Scott Lowe, VMware-Cisco solutions principal for EMC, emphasized in Tweets on Tuesday that the existence of VPlex Geo means does not mean immediate availability of fully supported, production-ready vMotion over asynchronous distances, “Not yet.” Lowe said. “Need to watch vMotion [Round Trip Time] limits.” On Wednesday, he added, “see VMware’s support statements regarding requirements for long-distance vMotion.”
According to the document, “Virtual Machine Mobility with VMware VMotion and Cisco Data Center Interconnect Technologies,” the maximum latency between the two VMware vSphere servers cannot exceed 5 milliseconds (ms) in any case. This could change, of course, but has yet to do so. No official support statement for vMotion over asynchronous distances has been issued by either VMware or EMC.
Meanwhile, the VMware / Cisco support document for distance vMotion also includes the requirement that “the IP subnet on which the virtual machine resides must be accessible from both the source and destination VMware ESX servers.” This is also known as Layer 2 adjacency, and the current support document calls for an IP network with a minimum bandwidth of 622 Mbps between sites to accomodate it. Such a configuration over distance also involves logically “stretching” the Layer 2 domain, through technologies such as Cisco’s Overlay Transport Virtualization (OTV).

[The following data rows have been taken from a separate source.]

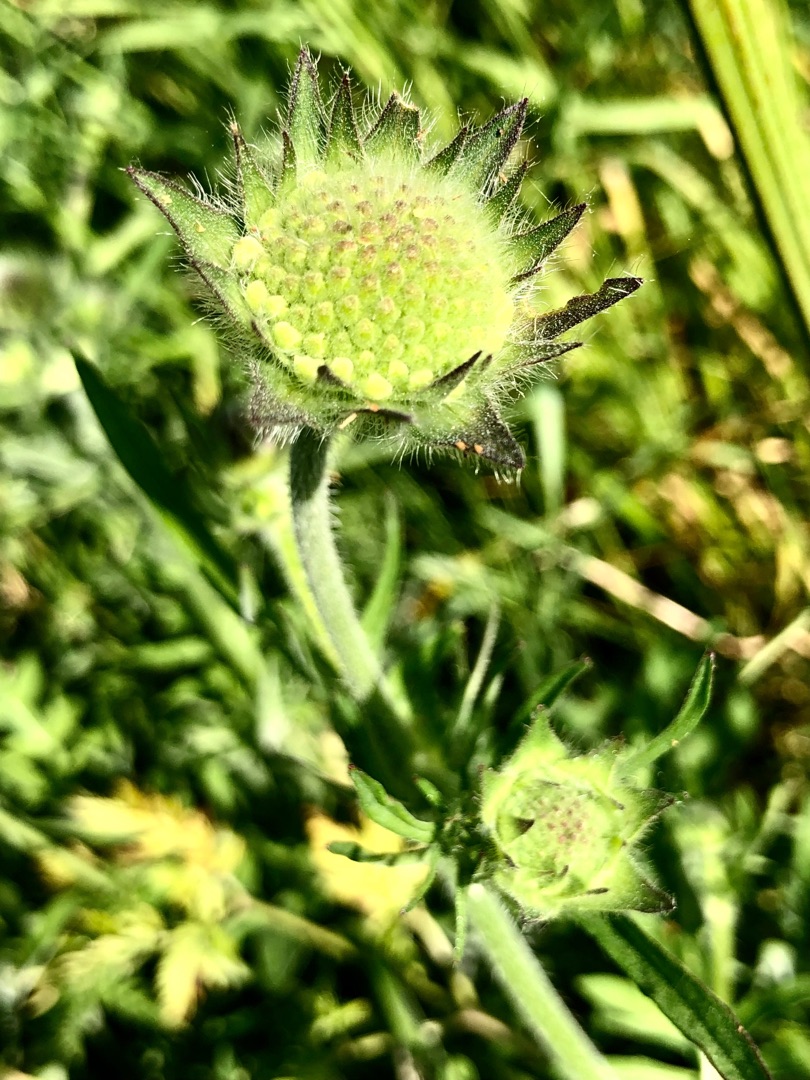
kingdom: Plantae
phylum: Tracheophyta
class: Magnoliopsida
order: Dipsacales
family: Caprifoliaceae
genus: Knautia
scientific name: Knautia arvensis
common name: Blåhat
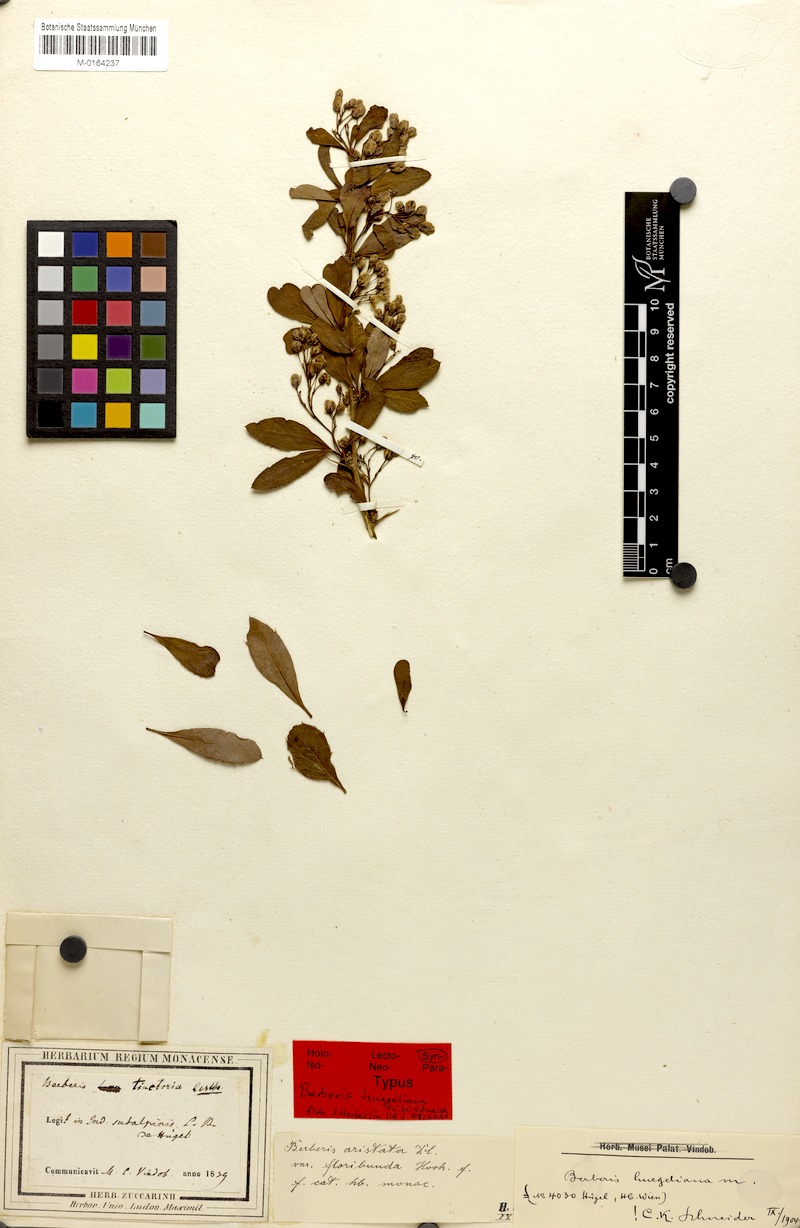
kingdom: Plantae
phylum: Tracheophyta
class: Magnoliopsida
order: Ranunculales
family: Berberidaceae
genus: Berberis
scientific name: Berberis huegeliana
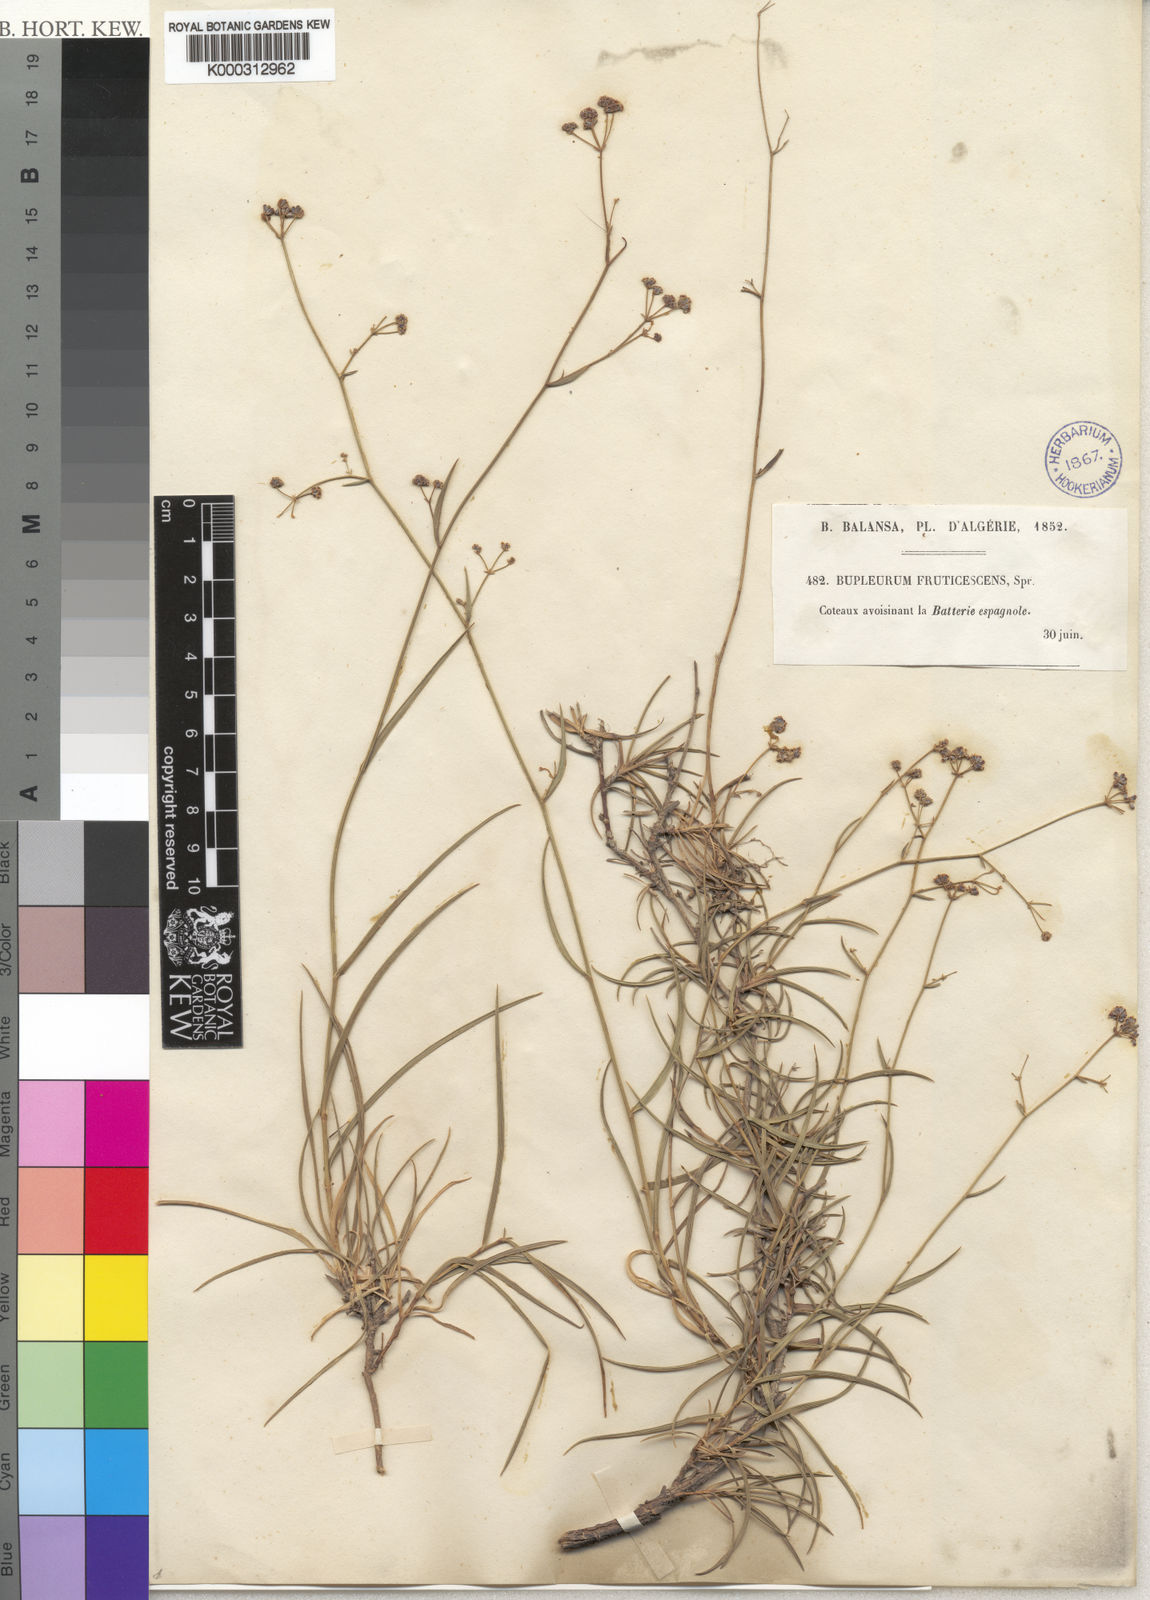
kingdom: Plantae
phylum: Tracheophyta
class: Magnoliopsida
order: Apiales
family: Apiaceae
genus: Bupleurum
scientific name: Bupleurum balansae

If vendors build it, will users pay?
With time, the technical and support barriers to performing live migrations with local data access can easily be broken down. But that’s where Wikibon analyst David Floyer points out that high costs, especially for network bandwidth, will figure heavily into any business justification for the technology.
VPlex Local and Metro give users a healthy return on investment, Floyer pointed out. For example, VPlex Metro used with Oracle’s Real Application Clustering can allow effective stretched clustering well over the application’s native tolerance for 1 kilometer’s worth of latency, without requiring 622 Mbps of bandwidth between sites. But when it comes to mobility over longer distances, especially for high availability and disaster recovery, the cost of the bandwidth required to overcome the low tolerance for latency in vMotion today is out of the reach of most users, Floyer said.
Moreover, he asked: what is the use case? “Why would you do [live migration over distance]?” he asked. If it’s load-balancing between data centers more than 100 km apart, simply adding processing capacity where it’s needed would still be cheaper and less complex than migrating over big network links. Similarly, existing replication-based disaster recovery technologies will probably work well for the majority of enterprises, he said.
“It’s better to keep data where it is, and move the workload to it when you have to,” according to Floyer. Long-distance vMotion “is a lovely theory, but the cost of doing it is just not going to be practical.”
Update 2 pm ET 5-12-11: This post has been changed to correct information about stretched clustering that appeared in the original version.